Dickerson pointed out that Keith Eberl, an organizer for Rideshare Drivers United, “predicted this exact outcome” in another piece published in KNOCK-LA last year. Prop 22, Eberl explained in October, allows companies to “shift their costs to the driver and diminish or remove drivers’ rights, protections, and benefits.”

The only thing that surprised Dickerson was “the speed at which Albertsons reversed course on its commitments to workers,” given that the “move comes after nearly a year of celebrating grocery store workers for feeding communities.”

Earlier this year,” Dickerson noted, “Albertsons Companies President & CEO Vivek Sankaran said the company was ‘taking care of our team.’ Albertsons Companies ‘are working… to ensure that every member of our team who faces a crisis can have peace of mind that we will help them get through it.'”

After unionized workers in March “demanded hazard pay, additional medical leave, and employee protections during the pandemic… Safeway and Northern California grocery workers reached an agreement providing these additional benefits,” Dickerson wrote. Nine months later, “employees received notice during the holidays that their employment would end one month into the new year.”

According to Dickerson, “Labor and management were able to cooperate in April, requesting that grocery workers be designated as first responders.” By October, he wrote, “negotiations… turned contentious, as members of the Teamsters issued a notice of potential strike due to rising healthcare costs.”

“Albertsons was happy to reap public goodwill during the pandemic,” Dickerson continued. “But once Prop 22 gave the company the option of replacing workers with lower-paid contractors, they jumped at the opportunity.”

Acknowledging that he and many others turned to Albertsons-owned stores for groceries with the understanding that the company’s unionized drivers were employed with benefits—a “clear alternative to the hellscape of gig-economy apps like Instacart”—Dickerson stressed that “delivery drivers deserve healthcare, job protections, and fair wages.”

“Workers won those fights this year because they fought as a union,” he concluded. “With DoorDash taking over in February, that united front will be gone.”

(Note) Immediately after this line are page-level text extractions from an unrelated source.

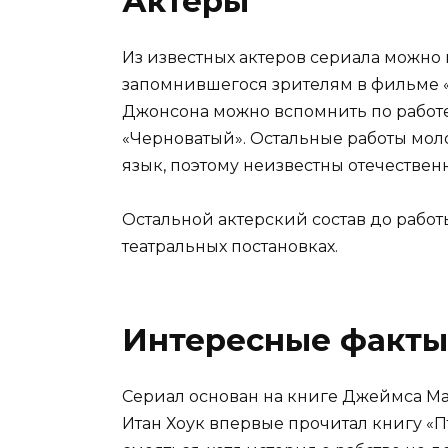
Актеры
Из известных актеров сериала можно 
запомнившегося зрителям в фильме «
Джонсона можно вспомнить по работе
«Черноватый». Остальные работы мол
язык, поэтому неизвестны отечествен
Остальной актерский состав до работ
театральных постановках.
Интересные факты
Сериал основан на книге Джеймса Мак
Итан Хоук впервые прочитал книгу «Пт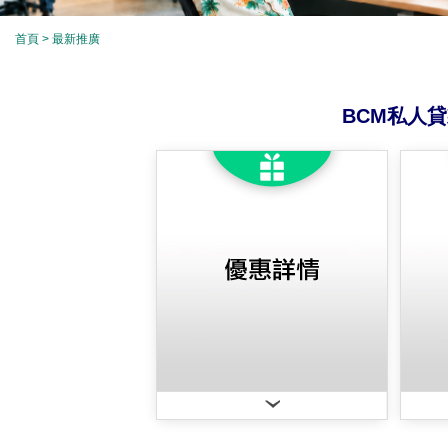
首頁
> 最新推廣
BCM私人貸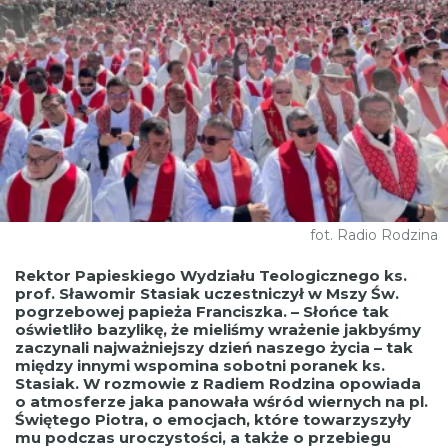
fot. Radio Rodzina
Rektor Papieskiego Wydziału Teologicznego ks.
prof. Sławomir Stasiak uczestniczył w Mszy Św.
pogrzebowej papieża Franciszka. – Słońce tak
oświetliło bazylikę, że mieliśmy wrażenie jakbyśmy
zaczynali najważniejszy dzień naszego życia – tak
między innymi wspomina sobotni poranek ks.
Stasiak. W rozmowie z Radiem Rodzina opowiada
o atmosferze jaka panowała wśród wiernych na pl.
Świętego Piotra, o emocjach, które towarzyszyły
mu podczas uroczystości, a także o przebiegu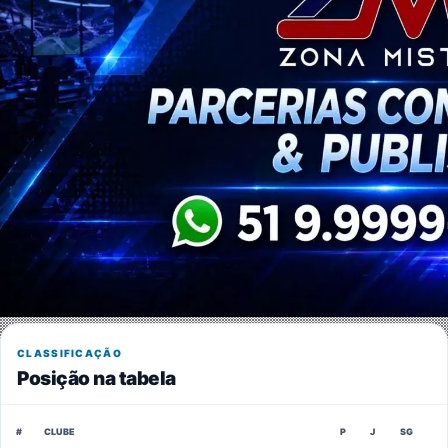
CLASSIFICAÇÃO
Posição na tabela
#
CLUBE
P
J
SG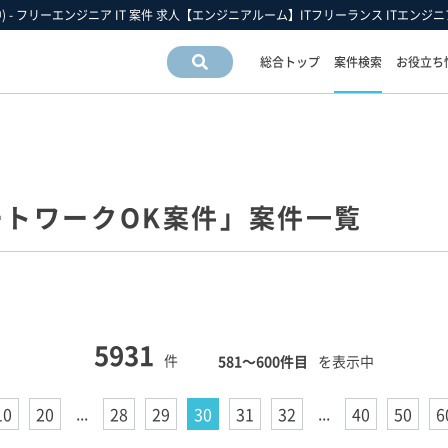
 - フリーエンジニア IT 案件 求人【エンジニアルーム】ITフリーランス ITエンジニア
総合トップ
案件検索
お役立ち
案件情
報検索
運営会社情報
フリーエンジニア市場の動向
フリーランスお役立ち情報
運営会社
スキルの動向
フリーエンジニアについて
トワークOK案件」案件一覧
アクセスマップ
業界・業種の動向
フリーランス 豆知識
採用情報
職種の動向
フリーエンジニア 働き方の手引き
雇用形態の動向
5931
件
581〜600件目
を表示中
...
...
10
20
28
29
30
31
32
40
50
6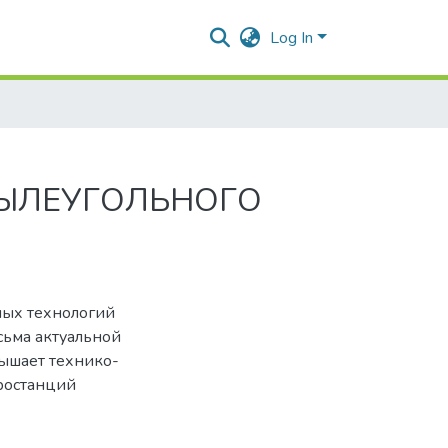
Log In
ПЫЛЕУГОЛЬНОГО
ых технологий
сьма актуальной
вышает технико-
ростанций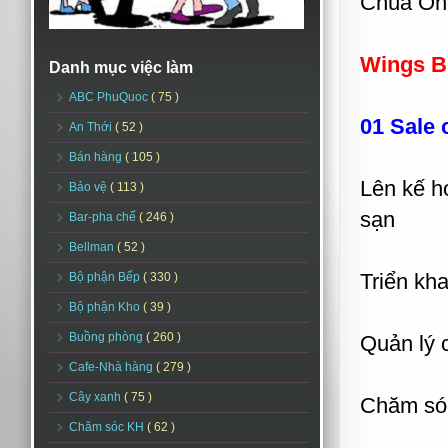
Chùa Ông
Wings B
Danh mục việc làm
ABC PhuQuoc
( 75 )
01 Sale 
An Thới
( 52 )
Bán hàng
( 105 )
Lên kế h
Bảo vệ
( 113 )
sạn
Bar-pha chế
( 246 )
Bellman
( 52 )
Triển kha
Bộ phận Bếp
( 330 )
Bộ phận Kho
( 39 )
Buồng phòng
( 260 )
Quản lý 
Cafe-Nhà hàng
( 279 )
Cây xanh
( 75 )
Chăm só
Chăm sóc KH
( 62 )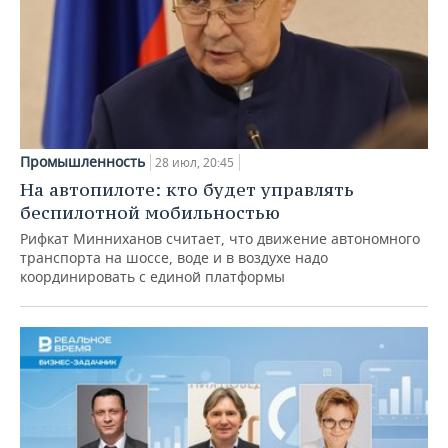
Промышленность
28 июл, 20:45
На автопилоте: кто будет управлять
беспилотной мобильностью
Рифкат Минниханов считает, что движение автономного
транспорта на шоссе, воде и в воздухе надо
координировать с единой платформы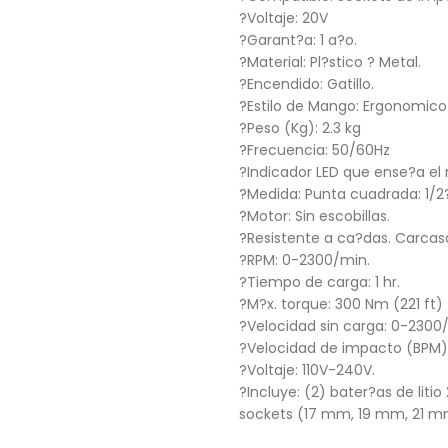
?Voltaje: 20V
?Garant?a: 1 a?o.
?Material: Pl?stico ? Metal.
?Encendido: Gatillo.
?Estilo de Mango: Ergonomico t
?Peso (Kg): 2.3 kg
?Frecuencia: 50/60Hz
?Indicador LED que ense?a el 
?Medida: Punta cuadrada: 1/2
?Motor: Sin escobillas.
?Resistente a ca?das. Carcasa
?RPM: 0-2300/min.
?Tiempo de carga: 1 hr.
?M?x. torque: 300 Nm (221 ft)
?Velocidad sin carga: 0-2300
?Velocidad de impacto (BPM)
?Voltaje: 110V-240V.
?Incluye: (2) bater?as de liti
sockets (17 mm, 19 mm, 21 m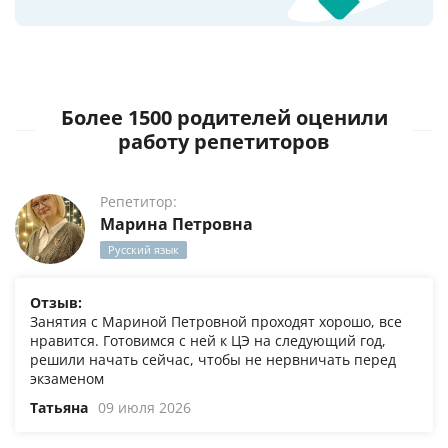
Более 1500 родителей оценили
работу репетиторов
Репетитор:
Марина Петровна
Русский язык
Отзыв:
Занятия с Мариной Петровной проходят хорошо, все
нравится. Готовимся с ней к ЦЭ на следующий год,
решили начать сейчас, чтобы не нервничать перед
экзаменом
Татьяна
09 июля 2026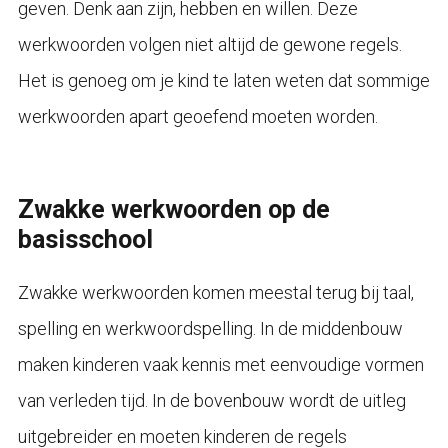
geven. Denk aan zijn, hebben en willen. Deze
werkwoorden volgen niet altijd de gewone regels.
Het is genoeg om je kind te laten weten dat sommige
werkwoorden apart geoefend moeten worden.
Zwakke werkwoorden op de
basisschool
Zwakke werkwoorden komen meestal terug bij taal,
spelling en werkwoordspelling. In de middenbouw
maken kinderen vaak kennis met eenvoudige vormen
van verleden tijd. In de bovenbouw wordt de uitleg
uitgebreider en moeten kinderen de regels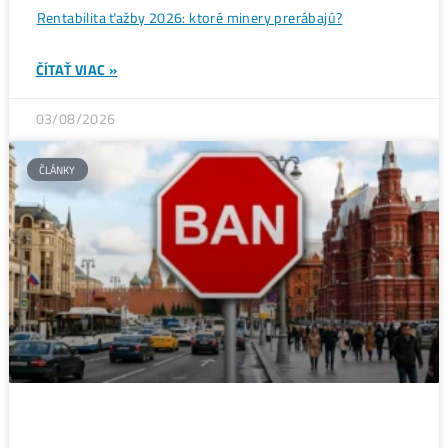
05/08/2026
ČLÁNKY
Rentabilita ťažby 2026: ktoré minery prerábajú?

In October, Conover  described the “chillingly anti-democratic” implications of Prop 22’s requirement of a seven-eighths majority in the state legislature to amend the law, arguing that the provision is “designed to make it impossible for our elected officials to ever pass legislation to protect workers again.”

Reich on Monday night warned that the negative consequences of Prop 22 are “just beginning.” What we need, he said, is a “new federal Labor Department regulation making it clear that full-time workers whose employers set their pay are ’employees’ under all federal labor laws.”


Kenny Stancil is a staff writer with CommonDreams.